B. : C’est un titre qui parle tout simplement du fait de prendre des décisions ou non, de domination ou de soumission. Les paroles insistent sur la nécessité d’être son propre arbitre. C’est le thème central. Musicalement parlant, on ressent cette influence punk de la côte est qui a toujours existée au sein du groupe. Nous sommes de grands fans de cette musique. J’ai commencé à pogoter sur les Ramones afin de partager la scène avec Slayer.
Endless War : Un morceau qui nous fait penser qu’Udo Dirkschneider (Accept) a quand même bien influencé le chant de Bobby « Blitz ». Ce titre reprend tous les ingrédients d’Overkill. A noter, une belle cavalcade de guitares doublées à la tierce.
B. : C’est un morceau qui parle du fait de se battre en général. Il n’y a rien de politique dans ce texte. Nous avons tous quelque part des problèmes dans notre vie personnelle. Quand je suis confronté à ce genre de problème, le mieux est de faire face plutôt que d’essayer de l’éviter.
The Head And Heart : Des arpèges inquiétants qui laissent présager d’un déluge sonique à venir. Overkill élabore ici une pure bombe pour le live avec une alternance de passages tout en retenue et des explosions d’agressivité. Au début, Bobby prend une voix d’outre-tombe avant de revenir à son style gouailleur et tranchant comme une lame de rasoir.
B. : En fait, cette chanson parle de la façon dont mon cœur ou ma tête peuvent me m’abandonner par moments… Les deux ne fonctionnent pas toujours ensemble et l’un te fait parfois réagir plus que l’autre… Ce titre est inspiré d’un livre…
In Vain : Un titre correct qui n’est pas forcément le plus marquant de ce disque. Le break avec ces voix scandées sonne bien punk.
B. : Un titre qui parle, à nouveau, du fait de combattre et de sortir victorieux de ce combat…
Killing For A Living : une courte intro et nous voilà replongés dans un bain en fusion. La voix de Bobby passe dans un filtre alors que chaque musicien se prépare à envoyer du bois. Pas de surprise, tout est en place pour que ça dépote et que tout le monde en ait pour son argent…

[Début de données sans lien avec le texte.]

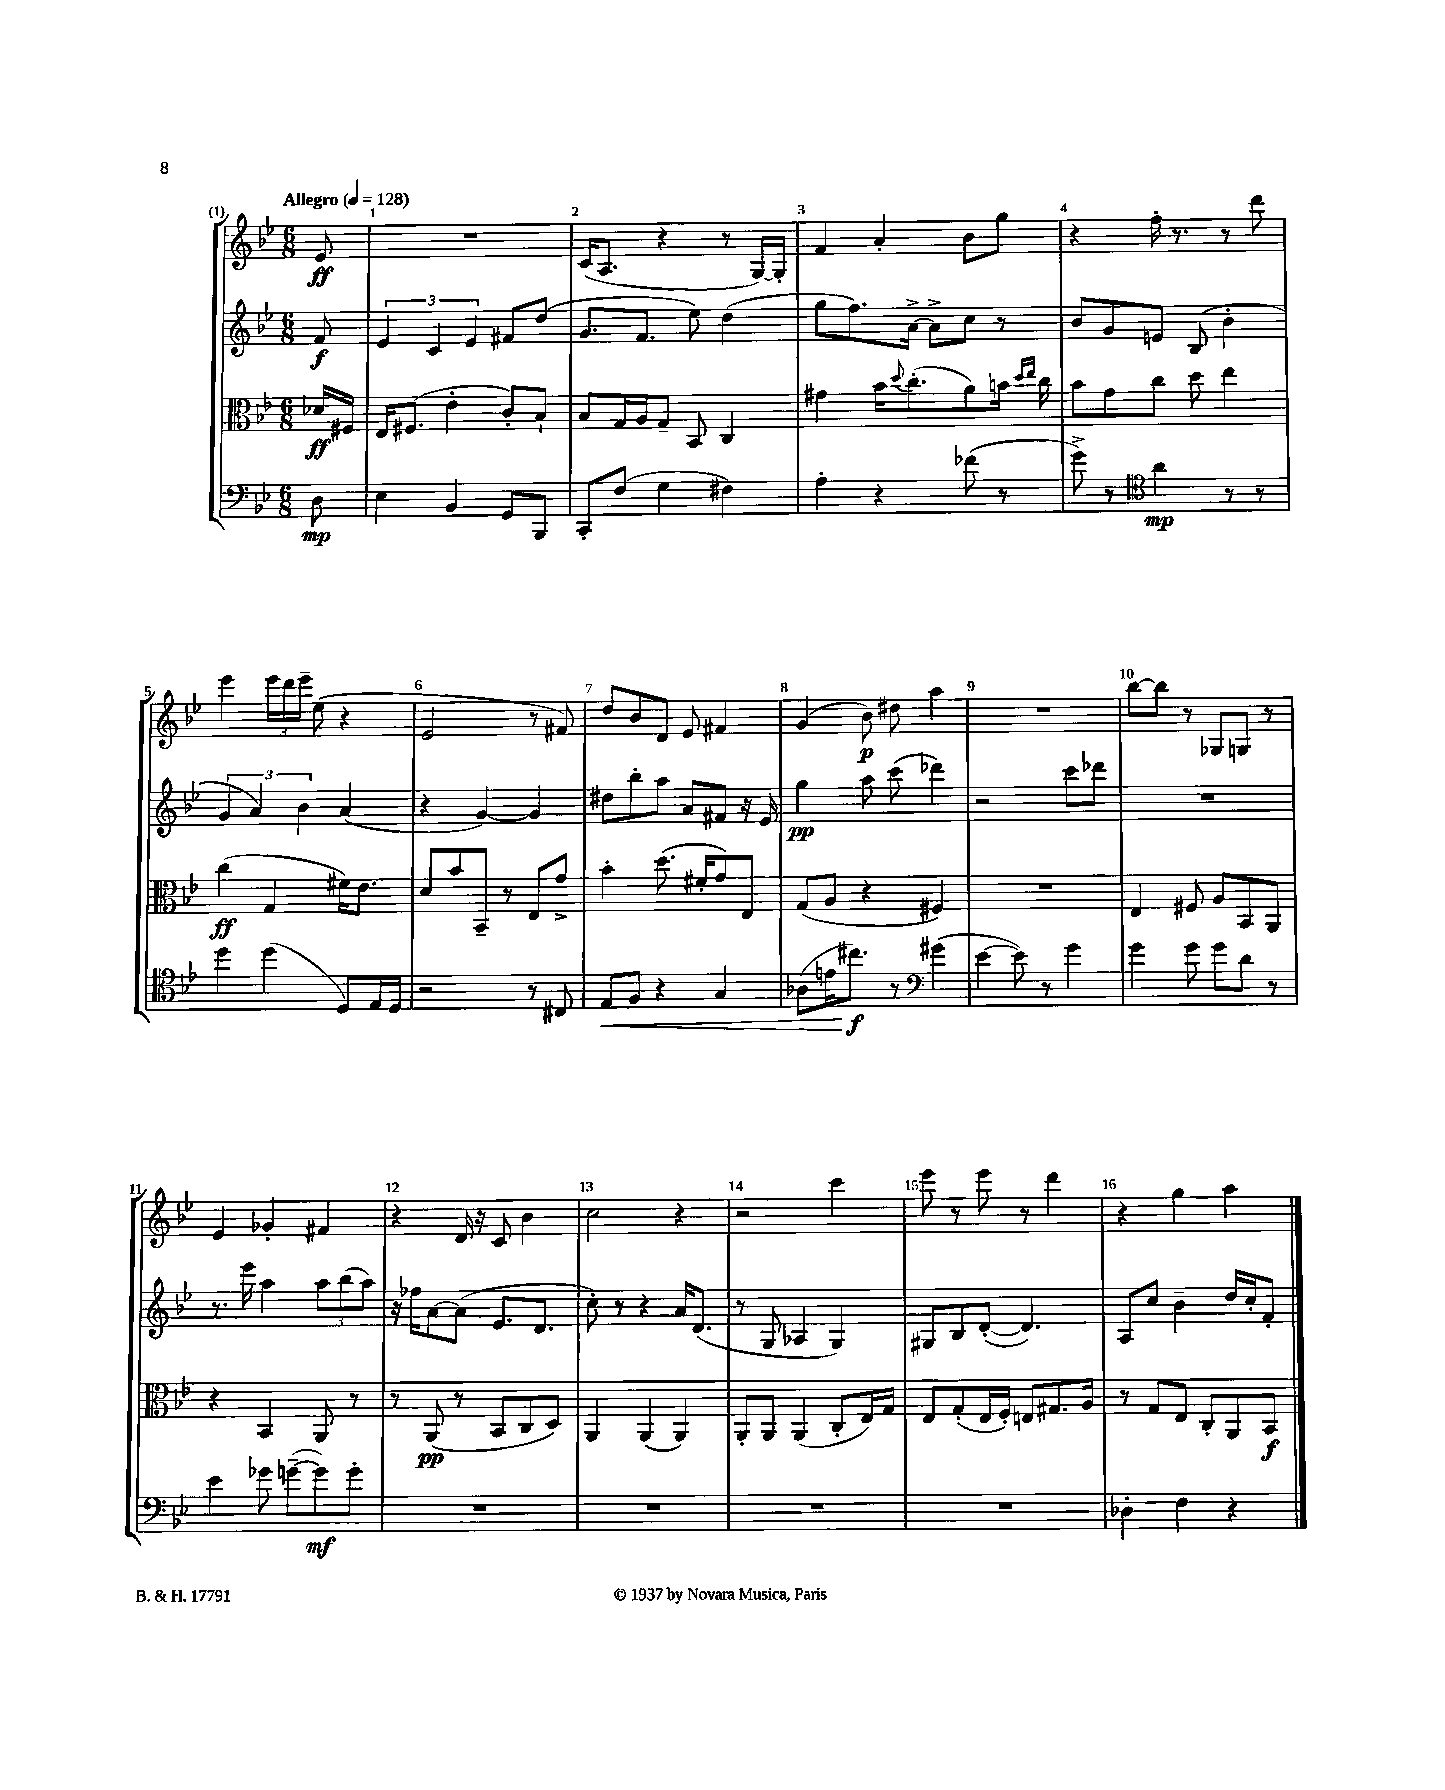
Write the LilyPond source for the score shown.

<<
\new StaffGroup <<
\new Staff = "s0" {
    \clef treble \key bes \major \numericTimeSignature \time 6/8 \partial 8 \tempo "Allegro" 4 = 128
    ees'8\ff |
    R2. |
    c'16( a8. r4 r8 g16~) g16-. |
    f'4 a'4-. bes'8 g''8 |
    r4 f''16-. r8. r8 d'''8 |
    ees'''4 \tuplet 3/2 { ees'''16 d'''16 ees'''16-- } ees''8( r4 |
    ees'2 r8 fis'8) |
    d''8 bes'8 d'8 ees'8 fis'4 |
    g'4( bes'8\p) dis''8 a''4 |
    R2. |
    bes''8~ bes''8 r8 ges8 g8 r8 |
    ees'4 ges'4-. fis'4 |
    r4 d'16 r16 c'8 bes'4 |
    c''2 r4 |
    r2 c'''4 |
    ees'''8 r8 ees'''8 r8 d'''4 |
    r4 g''4 a''4 \bar "|." |
}
\new Staff = "s1" {
    \clef treble \key bes \major \numericTimeSignature \time 6/8 \partial 8
    f'8\f |
    \tuplet 3/2 { ees'4 c'4 ees'4 } fis'8 d''8( |
    g'8. f'8. ees''8) d''4( |
    g''8 f''8.) a'16~-> a'8-> c''8 r8 |
    bes'8 g'8 e'8 bes8( bes'4-. |
    \tuplet 3/2 { g'4 a'4) bes'4 } a'4( |
    r4 g'4~) g'4 |
    dis''8 bes''8-. a''8 a'8 fis'8 r16 ees'16 |
    g''4\pp a''8 c'''8( des'''4) |
    r2 c'''8 des'''8 |
    R2. |
    r8. ees'''16 a''4 \tuplet 3/2 { a''8 bes''8( a''8) } |
    r16 fes''16 a'8~ a'8( ees'8. d'8. |
    c''8-.) r8 r4 a'16 d'8.( |
    r8 g8 aes4 g4) |
    gis8 bes8 d'8~-.( d'4.) |
    a8 c''8 bes'4-- d''16 c''16-. f'8-. \bar "|." |
}
\new Staff = "s2" {
    \clef alto \key bes \major \numericTimeSignature \time 6/8 \partial 8
    des'16\ff fis16 |
    ees16 fis8.( ees'4-. c'8-.) bes8-! |
    bes8 g16 a16 g8-- bes,8 c4 |
    gis'4 bes'16 \appoggiatura { d''8 } c''8.-.( a'8) b'16 \grace { d''16 ees''16 } c''16 |
    bes'8 g'8 c''8 d''8 ees''4 |
    c''4\ff( g4 fis'16) ees'8. |
    d'8 bes'8 bes,8-- r8 ees8 g'8-> |
    bes'4-. d''8.( fis'16-. g'8) ees8 |
    g8( a8 r4 fis4) |
    R2. |
    ees4 fis8 a8 bes,8 a,8 |
    r4 bes,4 a,8 r8 |
    r8 a,8\pp( r8 bes,8 c8 d8) |
    a,4 a,4( a,4) |
    a,8-. a,8 a,4( c8-. ees16) g16 |
    ees8 g8-.( ees16 f16-.) e8 gis8. a16 |
    r8 g8 ees8 c8-. a,8 bes,8\f \bar "|." |
}
\new Staff = "s3" {
    \clef bass \key bes \major \numericTimeSignature \time 6/8 \partial 8
    d8\mp |
    ees4 bes,4 g,8 bes,,8 |
    c,8-. f8( g4 fis4) |
    a4-. r4 fes'8( r8 |
    g'8->) r8 \clef tenor a'4\mp r8 r8 |
    d''4 d''4( d8) ees16 d16 |
    r2 r8 cis8 |
    ees8\< f8 r4 g4 |
    aes8( e'16 cis''8.\f\!) r8 \clef bass gis'4( |
    ees'4~ ees'8) r8 g'4 |
    g'4 g'8 g'8 d'8 r8 |
    ees'4 ges'8 g'8~--( g'8\mf) g'8-. |
    R2. |
    R2. |
    R2. |
    R2. |
    des4-. f4 r4 \bar "|." |
}
>>
>>
\layout { \context { \Score \override BarNumber.break-visibility = ##(#f #t #t) barNumberVisibility = #all-bar-numbers-visible } }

B. : Les paroles que j’écris sont basées sur des sentiments personnels et des thématiques parfois très éloignées de ma vie quotidienne. Ce morceau traite de l’individualisme entre les hommes…
The SRC : Après un peu plus de 40 secondes d’une intro bien lourde, les thrashers remettent ça de plus belle avec une série de riffs tranchants. On clôture ce disque comme on l’a commencé, c’est-à-dire pied au plancher avec la certitude que ce genre n’a que faire du temps et des modes qui passent. Putain, on est déjà en 2010 !
Propos recueillis Laurent Gilot
Overkill, Ironbound (Nuclear Blast/Pias)
Sortie le 29 janvier 2010
En concert au CCO Villeurbanne (Lyon), le 18 février 2010, et au Nouveau Casino (Paris), le 23 février 2010.